Having my older brother by my side made everything better. We had the same appointments and created nicknames for our doctors. When we had procedures on the same day we would always wake up next to each other. As you can imagine, it wasn’t always sunshine and rainbows. We were together when we had bad news and when tests came back not looking so good.
Living with ARPKD makes you different than the rest. You try to live your life as normal as you can, but you have your own special little things to do. I take medication every day as well as getting an injection once every two weeks. I visit the Children’s Hospital of Eastern Ontario (CHEO) at least once a month to check in with the Nephrology team. In addition, I can’t participate in Phys-Ed class at school, at the risk of getting hit in the stomach. ARPKD can cause many health issues, such as an enlarged spleen- so getting hit in the stomach could cause me a great deal of trouble. I have also been told not to play certain sports and to be careful playing outside.
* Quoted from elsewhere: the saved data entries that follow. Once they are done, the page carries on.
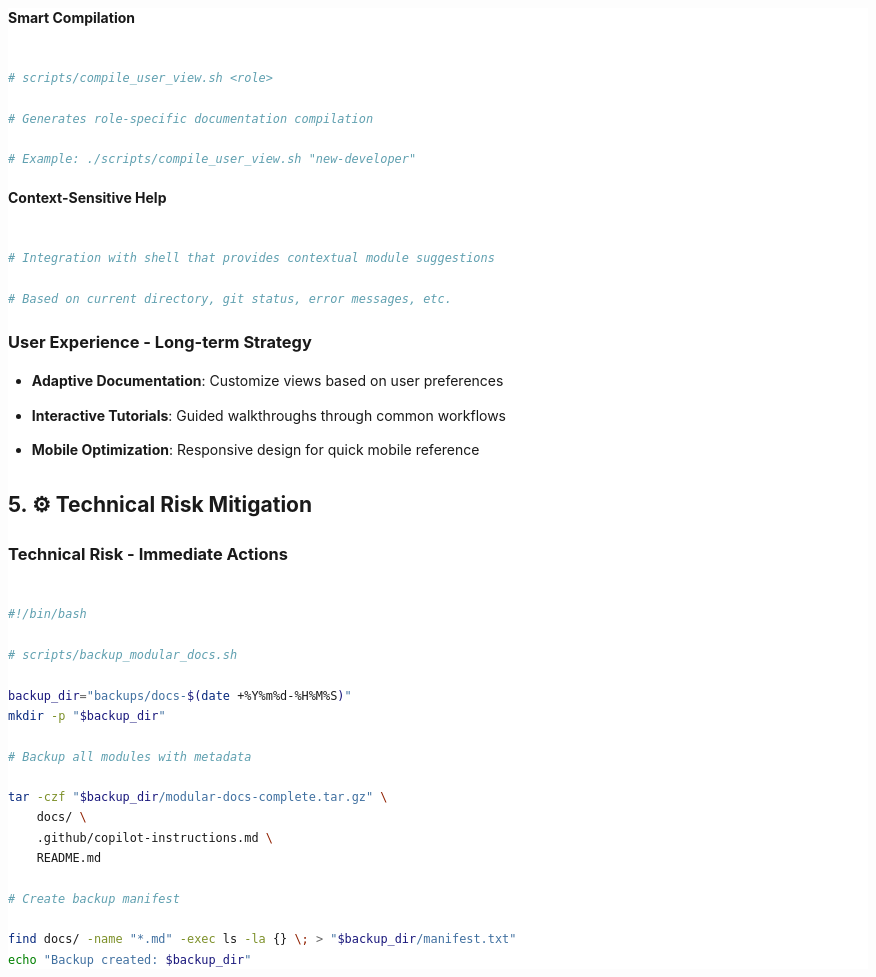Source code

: #### Smart Compilation

```bash

# scripts/compile_user_view.sh <role>

# Generates role-specific documentation compilation

# Example: ./scripts/compile_user_view.sh "new-developer"

```

#### Context-Sensitive Help

```bash

# Integration with shell that provides contextual module suggestions

# Based on current directory, git status, error messages, etc.

```

### **User Experience - Long-term Strategy**

- **Adaptive Documentation**: Customize views based on user preferences

- **Interactive Tutorials**: Guided walkthroughs through common workflows

- **Mobile Optimization**: Responsive design for quick mobile reference

## 5. ⚙️ Technical Risk Mitigation

### **Technical Risk - Immediate Actions**

```bash

#!/bin/bash

# scripts/backup_modular_docs.sh

backup_dir="backups/docs-$(date +%Y%m%d-%H%M%S)"
mkdir -p "$backup_dir"

# Backup all modules with metadata

tar -czf "$backup_dir/modular-docs-complete.tar.gz" \
    docs/ \
    .github/copilot-instructions.md \
    README.md

# Create backup manifest

find docs/ -name "*.md" -exec ls -la {} \; > "$backup_dir/manifest.txt"
echo "Backup created: $backup_dir"

```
Living with ARPKD means that you need to avoid eating certain foods, even if they are your favourite. Some of these foods I have to limit include potatoes, oranges, tomatoes, bananas, chocolate, whole wheat, any kind of grapefruits, strawberries, chicken and more.
My brother, who is now 21, got his kidney transplant last year and is doing better than ever. His kidney function has never been so good; He is healthy and doing great. I on the other hand, am currently being worked up with testing to slowly ready myself for a kidney transplant in the future.
Even if ARPKD can cause pain in my life, I wouldn’t change anything. I love the life experiences my weird kidneys have given me!